孤独の人

慈愛溢れる養父母のもとで一躍映画界に入ると同時に第将軍の家へ、そして一年余り前からは今の鳴滝のお家で、以来三年余りの間、一家の主人としてほとんど相談相手もなく何事も独りで切り廻してこられたということは、若くして雷蔵さんに“大人”であることを要求したようです。そのことは元来持って生れた聡明さに、さらに拍車をかける結果となり、しばしば年不相応の聡明さを発揮して会社の重役さんを驚かせることがあるということです。

さらに雷蔵さんのすぐれた処世術は、関西歌舞伎の大御所と仰がれる養父寿海さんから知らず知らずの間に教わったものかもしれません。またこのことは単に日常生活に止まらず、芸にかけて人一倍熱心なことにも大いに受け継がれたようです。酒もタバコもほとんど愛用しない雷蔵さんは、ひまさえあれば本をよんで、自分の主演映画の企画を考えたり、演技の勉強に余念のないという、どちらかといえば孤独を愛する人のようですが、セットでもライト待ちの時などは、静かに次の芝居を考え、自分でつかめるまではと無駄口もたたかないという癖があり、実に神経も細かくてその態度もなかなか立派だという評判です。

日頃の雷ちゃんには、思ったことを何でもズバリ言ってのける面があり、正しいことを正しいと主張するのは彼の生活のモットーでもあります。又、学生のころから、若くしていきなり歌舞伎の世界へ飛び込み、それも先輩諸公の大勢いある封建的な空気の中で、新入生として八年間も過してきたということは、逆に封建的なものを絶えず批判的な目でみるように仕向けられて行ったとご本人も語っていられます。そして自分が名門の出ではなく、普通の家柄の出身であったということは、余計にそうなったんでしょうともいっておられます。われらの貴公子スタアの雷さまは、映画の中でもそうであるように、普段も大へん正義感の強い方なのです。

その反面いささか口が悪い方なので、初めて会った人や、横で聞いている人は一度肝を抜かれて唖然とするというエピソードも沢山ありますが、根はどうして大へん親切な心の優しい人なのです。たとえばいまお撮りになっている『月姫系図』では田代百合子さんが初めて共演していますが、“初顔合せの相手役というのは固くなってやはりやりにくいが、冗談でもいってフンイキをほぐしてあげるのが私の仕事でしょうね”などといって、相手役をいたわるという優しいところを見せています。
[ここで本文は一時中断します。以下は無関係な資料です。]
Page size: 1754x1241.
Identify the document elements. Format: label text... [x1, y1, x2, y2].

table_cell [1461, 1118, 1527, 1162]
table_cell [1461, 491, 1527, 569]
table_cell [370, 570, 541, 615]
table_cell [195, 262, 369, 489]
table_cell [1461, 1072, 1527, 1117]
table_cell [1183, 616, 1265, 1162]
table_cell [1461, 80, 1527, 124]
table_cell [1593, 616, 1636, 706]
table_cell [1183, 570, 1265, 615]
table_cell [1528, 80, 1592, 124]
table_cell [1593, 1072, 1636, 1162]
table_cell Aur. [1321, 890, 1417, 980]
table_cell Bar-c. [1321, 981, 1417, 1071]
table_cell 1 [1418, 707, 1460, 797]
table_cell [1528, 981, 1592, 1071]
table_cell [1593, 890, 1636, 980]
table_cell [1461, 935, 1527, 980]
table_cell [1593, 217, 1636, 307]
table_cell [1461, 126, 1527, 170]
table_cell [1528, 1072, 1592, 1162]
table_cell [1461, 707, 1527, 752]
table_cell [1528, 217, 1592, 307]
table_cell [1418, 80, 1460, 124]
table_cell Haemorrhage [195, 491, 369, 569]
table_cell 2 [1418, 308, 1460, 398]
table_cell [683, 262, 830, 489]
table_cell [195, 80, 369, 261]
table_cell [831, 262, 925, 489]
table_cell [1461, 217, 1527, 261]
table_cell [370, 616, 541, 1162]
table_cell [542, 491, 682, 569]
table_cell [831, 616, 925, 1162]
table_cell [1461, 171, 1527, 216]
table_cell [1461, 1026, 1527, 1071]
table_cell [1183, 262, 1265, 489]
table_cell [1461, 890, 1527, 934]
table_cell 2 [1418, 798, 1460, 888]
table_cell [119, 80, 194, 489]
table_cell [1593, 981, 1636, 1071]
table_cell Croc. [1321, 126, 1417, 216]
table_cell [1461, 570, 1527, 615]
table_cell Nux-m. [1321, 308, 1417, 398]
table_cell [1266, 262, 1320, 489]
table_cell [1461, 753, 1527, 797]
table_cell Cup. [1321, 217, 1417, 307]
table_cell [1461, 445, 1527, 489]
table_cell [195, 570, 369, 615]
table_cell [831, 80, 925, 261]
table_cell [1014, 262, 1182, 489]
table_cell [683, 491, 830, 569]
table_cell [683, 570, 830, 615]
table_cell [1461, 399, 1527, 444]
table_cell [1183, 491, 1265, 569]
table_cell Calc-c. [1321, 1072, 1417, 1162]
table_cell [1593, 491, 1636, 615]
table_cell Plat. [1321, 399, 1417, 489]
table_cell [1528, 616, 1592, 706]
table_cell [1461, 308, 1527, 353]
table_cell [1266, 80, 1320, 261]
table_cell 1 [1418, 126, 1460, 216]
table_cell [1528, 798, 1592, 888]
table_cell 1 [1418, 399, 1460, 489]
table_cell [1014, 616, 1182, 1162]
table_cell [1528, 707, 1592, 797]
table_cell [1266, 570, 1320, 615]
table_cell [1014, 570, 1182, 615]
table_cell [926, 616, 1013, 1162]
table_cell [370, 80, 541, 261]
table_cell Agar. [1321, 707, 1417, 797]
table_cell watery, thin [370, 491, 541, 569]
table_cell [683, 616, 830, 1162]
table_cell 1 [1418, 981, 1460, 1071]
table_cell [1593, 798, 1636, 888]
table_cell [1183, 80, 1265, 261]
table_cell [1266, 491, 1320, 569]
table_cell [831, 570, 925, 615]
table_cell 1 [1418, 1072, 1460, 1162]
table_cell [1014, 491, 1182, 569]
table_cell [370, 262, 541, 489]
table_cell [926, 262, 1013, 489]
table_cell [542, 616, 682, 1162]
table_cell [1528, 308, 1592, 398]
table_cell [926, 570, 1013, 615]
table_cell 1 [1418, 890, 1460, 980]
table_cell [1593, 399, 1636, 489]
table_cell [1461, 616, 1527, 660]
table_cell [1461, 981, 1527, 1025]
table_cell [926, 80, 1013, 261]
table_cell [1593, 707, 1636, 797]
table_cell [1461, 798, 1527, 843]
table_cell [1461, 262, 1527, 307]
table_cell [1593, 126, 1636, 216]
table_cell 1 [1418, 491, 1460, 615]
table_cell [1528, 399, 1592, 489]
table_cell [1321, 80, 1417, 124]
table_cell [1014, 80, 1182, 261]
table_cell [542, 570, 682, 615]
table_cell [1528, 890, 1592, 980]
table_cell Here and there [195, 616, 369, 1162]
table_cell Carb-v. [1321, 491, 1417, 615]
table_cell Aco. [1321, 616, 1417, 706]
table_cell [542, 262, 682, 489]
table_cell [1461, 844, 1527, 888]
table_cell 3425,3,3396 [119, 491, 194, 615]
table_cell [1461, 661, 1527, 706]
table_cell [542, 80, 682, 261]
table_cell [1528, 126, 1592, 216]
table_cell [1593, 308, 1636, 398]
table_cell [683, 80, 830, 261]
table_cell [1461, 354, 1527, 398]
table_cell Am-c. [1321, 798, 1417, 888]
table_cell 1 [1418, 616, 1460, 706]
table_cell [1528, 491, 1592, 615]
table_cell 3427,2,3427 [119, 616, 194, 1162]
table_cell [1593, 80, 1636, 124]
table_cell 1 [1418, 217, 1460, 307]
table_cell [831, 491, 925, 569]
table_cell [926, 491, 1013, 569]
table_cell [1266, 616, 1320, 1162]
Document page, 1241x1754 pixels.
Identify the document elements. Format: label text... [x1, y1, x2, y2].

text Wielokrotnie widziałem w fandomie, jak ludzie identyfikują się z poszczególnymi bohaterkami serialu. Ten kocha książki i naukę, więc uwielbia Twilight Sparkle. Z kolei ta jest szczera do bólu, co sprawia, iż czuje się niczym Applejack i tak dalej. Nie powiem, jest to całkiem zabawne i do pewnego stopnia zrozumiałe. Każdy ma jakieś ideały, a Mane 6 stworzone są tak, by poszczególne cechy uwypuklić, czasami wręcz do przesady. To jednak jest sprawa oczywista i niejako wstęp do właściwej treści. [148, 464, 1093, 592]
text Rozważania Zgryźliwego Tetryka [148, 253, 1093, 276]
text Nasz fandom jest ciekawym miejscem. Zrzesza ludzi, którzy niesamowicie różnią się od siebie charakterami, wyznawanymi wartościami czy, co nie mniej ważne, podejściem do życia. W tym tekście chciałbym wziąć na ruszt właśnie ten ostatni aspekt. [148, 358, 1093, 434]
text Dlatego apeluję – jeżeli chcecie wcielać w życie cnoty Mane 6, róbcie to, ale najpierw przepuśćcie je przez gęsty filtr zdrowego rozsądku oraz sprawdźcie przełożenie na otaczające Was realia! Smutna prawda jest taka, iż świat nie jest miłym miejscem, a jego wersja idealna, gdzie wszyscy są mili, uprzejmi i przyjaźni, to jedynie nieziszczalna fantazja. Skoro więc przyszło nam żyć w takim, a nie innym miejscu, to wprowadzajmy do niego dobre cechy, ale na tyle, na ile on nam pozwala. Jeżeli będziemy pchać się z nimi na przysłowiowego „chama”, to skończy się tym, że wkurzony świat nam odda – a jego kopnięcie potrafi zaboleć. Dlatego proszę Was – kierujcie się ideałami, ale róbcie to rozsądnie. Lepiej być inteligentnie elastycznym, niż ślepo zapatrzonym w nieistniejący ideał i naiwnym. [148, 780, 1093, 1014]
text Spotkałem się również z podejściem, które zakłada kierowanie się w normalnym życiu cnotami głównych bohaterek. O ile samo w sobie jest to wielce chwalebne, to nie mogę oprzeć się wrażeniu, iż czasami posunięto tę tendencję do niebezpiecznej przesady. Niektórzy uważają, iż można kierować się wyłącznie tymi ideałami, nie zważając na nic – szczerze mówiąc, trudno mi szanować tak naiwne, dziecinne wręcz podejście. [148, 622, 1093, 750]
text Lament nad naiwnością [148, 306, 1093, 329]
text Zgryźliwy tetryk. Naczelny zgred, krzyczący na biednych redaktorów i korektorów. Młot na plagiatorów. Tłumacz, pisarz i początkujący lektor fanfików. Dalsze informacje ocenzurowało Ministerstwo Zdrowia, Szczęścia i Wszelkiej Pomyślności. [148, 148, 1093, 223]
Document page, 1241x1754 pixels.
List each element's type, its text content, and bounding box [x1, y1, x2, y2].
上品なマスクに、繊細な線、ある時は弱々しくさえ感じられる雷蔵さんですが、実は凄いファイトの持主なのです。“ぼくはやはり青年清盛的なところがあるんですよ”といっておられますが、現在血のつながった身寄りがこの世に一人もいないということは、自分一代はこの俺で始まるんだといった激しい気迫を常に身近にみなぎらせています。こんなところにも日頃の雷蔵さんの心掛けの一端がうかがえて力強く感じられるというものです。